Szef Rady Europejskiej Donald Tusk zeznaje w Wydziale ds. Wojskowych Prokuratury Okręgowej w Warszawie w śledztwie dot. współpracy Służby Kontrwywiadu Wojskowego z rosyjską Federalną Służbą Bezpieczeństwa. Rano były premier wyruszył z Sopotu do Warszawy pociągiem. W drodze na dworzec w Sopocie towarzyszyła mu spora grupa dziennikarzy, z którymi chętnie dyskutował. Punktualnie o 10.40 zwolennicy i przeciwnicy szefa RE przywitali go na peronie Dworca Centralnego w Warszawie.– Będziemy wyjaśniali wszystkie kwestie dotyczące procedur, natomiast co do politycznej oceny pracy służb polskich w tamtym czasie, nie mam żadnych, najmniejszych zastrzeżeń – Tusk powiedział dziennikarzom, którzy towarzyszyli mu w drodze z sopockiego mieszkania na dworzec kolejowy.

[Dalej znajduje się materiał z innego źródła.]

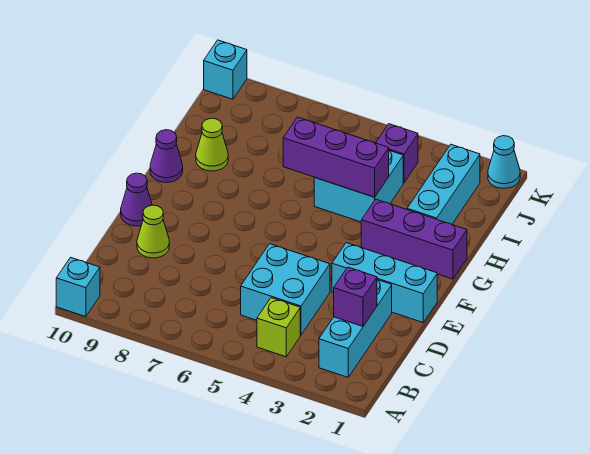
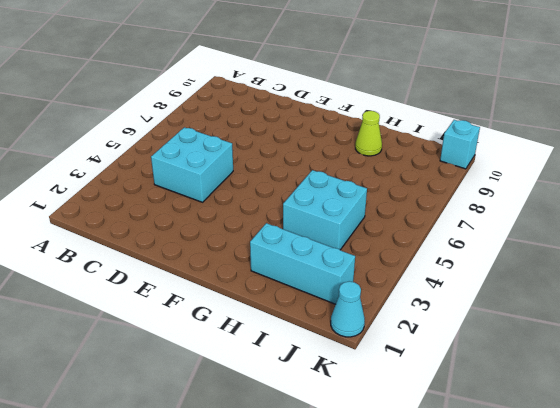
none -> cyan brick A10 level 1
none -> cyan brick B2:D2 level 1
none -> lime brick B4 level 1

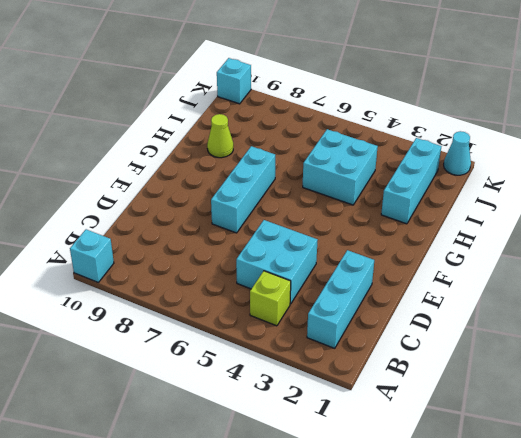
cyan brick E7:G7 level 1 -> cyan brick E1:E3 level 1
none -> lime cone D9 level 1
none -> purple cone E10 level 1
none -> purple brick G1:G3 level 1

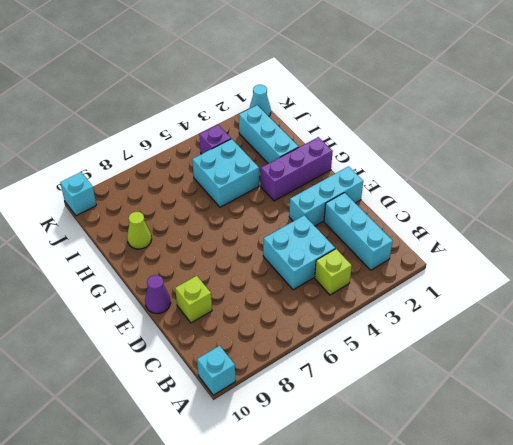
lime brick D9 level 1 -> lime cone D9 level 1
none -> purple cone G10 level 1
none -> purple brick C2 level 2
none -> purple brick H4:H6 level 2

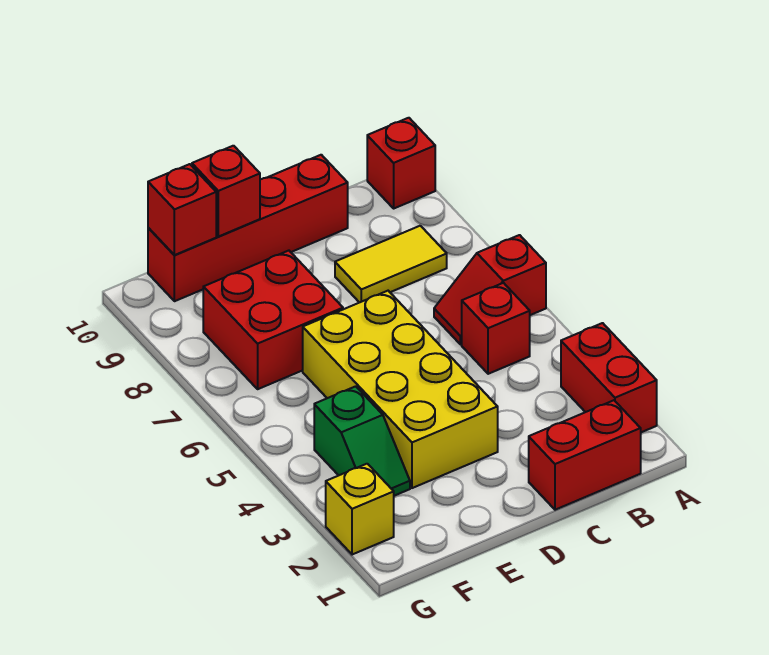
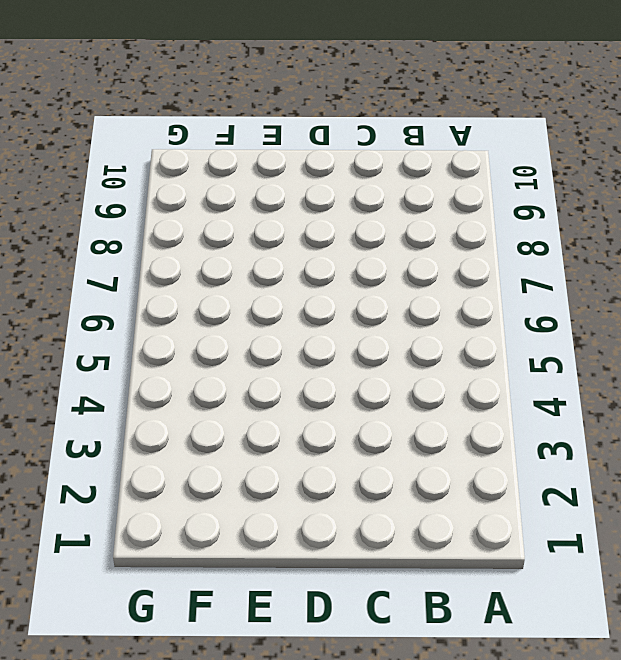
none -> red brick A2:A3 level 1
none -> red slope A6:B6 level 1 top A
none -> red brick A10 level 1

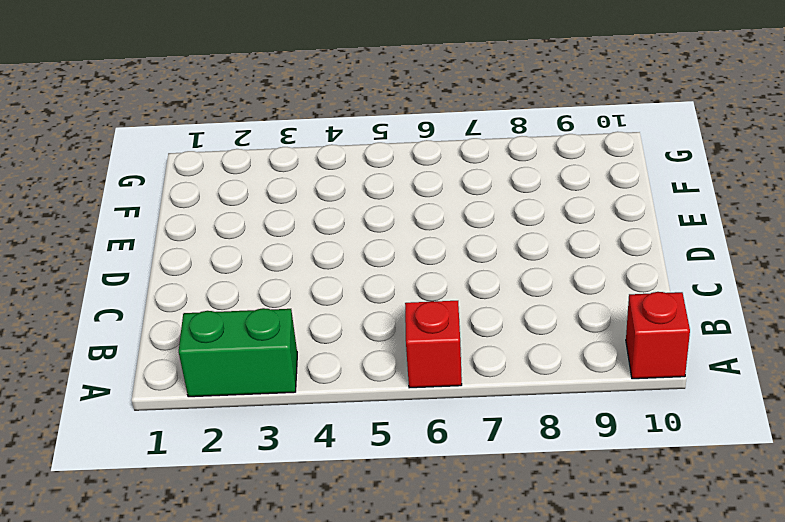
green brick A2:A3 level 1 -> red brick A2:A3 level 1
none -> red brick B1:C1 level 1
none -> red brick B5 level 1
none -> yellow tile B8:C8 level 1

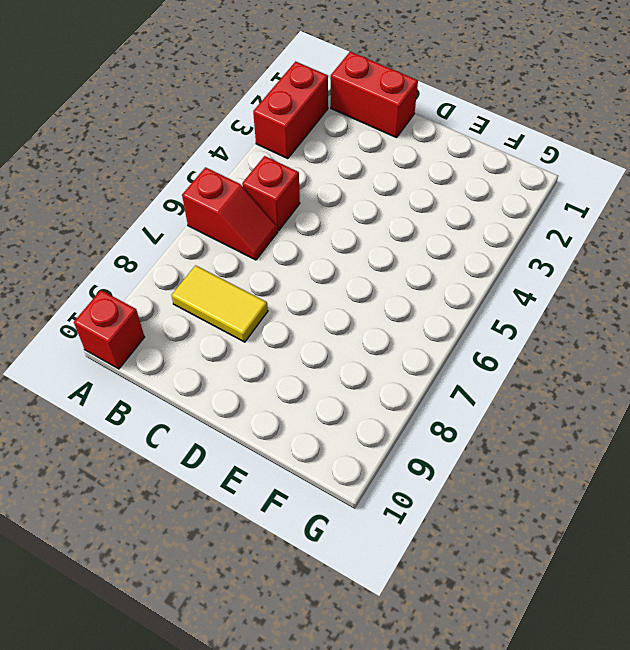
none -> red brick C10:F10 level 1
none -> yellow brick D3:E6 level 1
none -> red brick E7:F8 level 1

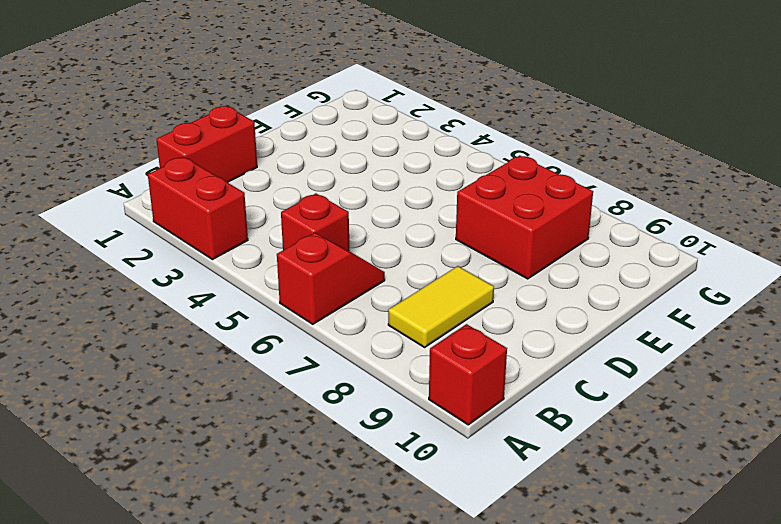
none -> red brick C10:F10 level 1
none -> yellow brick D3:E6 level 1
none -> green slope F3:F4 level 1 top 4

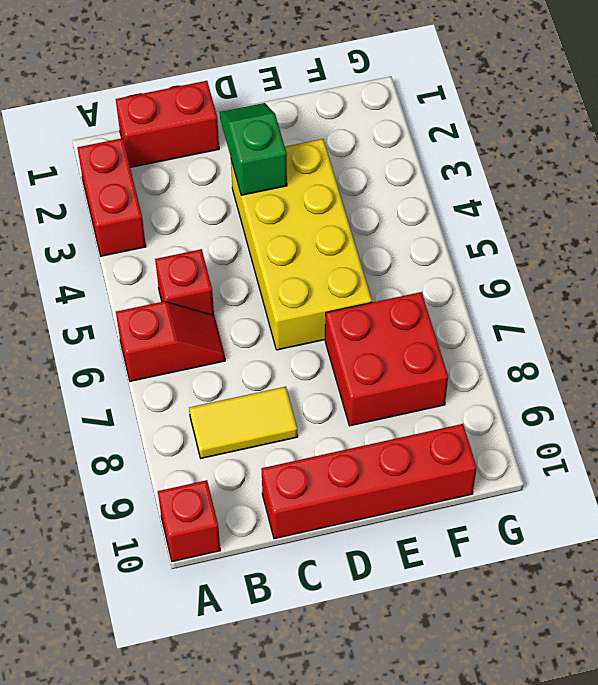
green slope D2:D3 level 2 top 3 -> green slope F3:F4 level 1 top 4
none -> yellow brick G2 level 1
none -> red brick E10 level 2
none -> red brick F10 level 2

Spytany, czy uważa, że sprawa ma charakter polityczny, były premier odparł, że byłby chyba wyjątkiem w całej Polsce, gdyby zaprzeczył. – Nie mam wątpliwości, że to jest element politycznej nagonki, zresztą jej autorzy tego tak naprawdę nie ukrywają – dodał Tusk.
Przedmiotem śledztwa, w którym ma zeznawać Donald Tusk, jest „przekroczenie uprawnień przez członków kierownictwa Służby Kontrwywiadu Wojskowego”. Chodzi o podjęcie współpracy ze służbą obcego państwa, w tym przypadku rosyjską FSB, bez wymaganej zgody Prezesa Rady Ministrów. Przestępstwo przekroczenia uprawnień lub niedopełnienia obowiązków przez funkcjonariusza publicznego jest zagrożone karą do trzech lat więzienia.
W ramach śledztwa takie zarzuty postawiono byłym szefom SKW - generałom Januszowi Noskowi i Piotrowi Pytlowi. Trzeci podejrzany to Krzysztof D., były dyrektor gabinetu szefa SKW. Ze względu na niejawny charakter śledztwa, prokuratura nie podaje żadnych szczegółów. Wiadomo jedynie, że zarzuty dotyczą zdarzeń z lat 2010-2013. Natomiast byli szefowie SKW - według mediów – odmówili składania wyjaśnień, a całą sprawę oceniają jako polityczny odwet.